Guide: Redirections

In the File Descriptors section, we mentioned redirections such as echo "OS Rullz!" > newfile.txt. We said file.txt has to be opened at some point. Let’s explore the relevant system calls (open(), openat) to see this in action:

student@os:~/.../guides/redirections$ strace -e trace=open,openat,execve,dup2 -f sh -c "ls > file.txt"
execve("/usr/bin/sh", ["sh", "-c", "ls > file.txt"], 0x7fffe1383e78 /* 36 vars */) = 0
openat(AT_FDCWD, "/etc/ld.so.cache", O_RDONLY|O_CLOEXEC) = 3
openat(AT_FDCWD, "/lib/x86_64-linux-gnu/libc.so.6", O_RDONLY|O_CLOEXEC) = 3
openat(AT_FDCWD, "file.txt", O_WRONLY|O_CREAT|O_TRUNC, 0666) = 3
dup2(3, 1)                              = 1
strace: Process 77547 attached
[pid 77547] execve("/usr/bin/ls", ["ls"], 0x55ebb9b2dbf8 /* 36 vars */) = 0
[...]

Notice that we used sh -c to run ls > file.txt. Running strace -e trace=open,openat,execve,dup2 -f ls > file.txt would instead redirect the strace output to file.txt, hiding any system calls related to file.txt. This happens because, as we discussed earlier, redirection is transparent for the process being redirected. The process still writes to its stdout, but stdout itself is now directed to the specified file.

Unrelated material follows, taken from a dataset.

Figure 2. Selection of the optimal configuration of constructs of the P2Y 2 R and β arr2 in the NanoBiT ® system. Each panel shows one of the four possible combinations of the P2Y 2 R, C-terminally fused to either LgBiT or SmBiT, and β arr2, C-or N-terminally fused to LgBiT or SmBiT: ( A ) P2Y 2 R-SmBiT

Remember how processes are created using fork() and exec(), as shown in this diagram:

Launching a new command in Bash

In our case, the main process is sh -c "ls > file.txt". In the strace output, we see it opens file.txt on file descriptor 3, then uses dup2(3, 1) to redirect file descriptor 1 to the same open file structure. It then forks a child process and calls execve().

execve replaces the virtual address space (VAS) of the current process but retains the file descriptor table. This preserve the stdout of the parent process, thus the redirection to file.txt remains effective in the new process as well.

dup()/dup2() - Atomic IO

If you’re not familiar with the dup() syscall, it essentially creates a new file descriptor pointing to an existing open file structure. Unlike open(), as discussed in the file descriptor table guide, dup() doesn’t create a fresh open file structure.

The dup2(old_fd, new_fd) variant closes new_fd before making it point to the same open file structure as old_fd. While this might seem like a combination of close(new_fd) and open(old_fd), dup2() is actually atomic, which prevents race conditions.

To see why atomicity matters, review the code in support/redirect_parallel.c, compile it, and run it. You’ll find that redirect_stderr_file.txt contains Message for STDOUT, and redirect_stdout_file.txt contains Message for STDERR. Investigate the code to understand where the race condition occurred.

While a mutex around the close() and open() sequence could fix this, it can make the code cumbersome. Instead, follow the FIXME comments for a more elegant solution using dup2().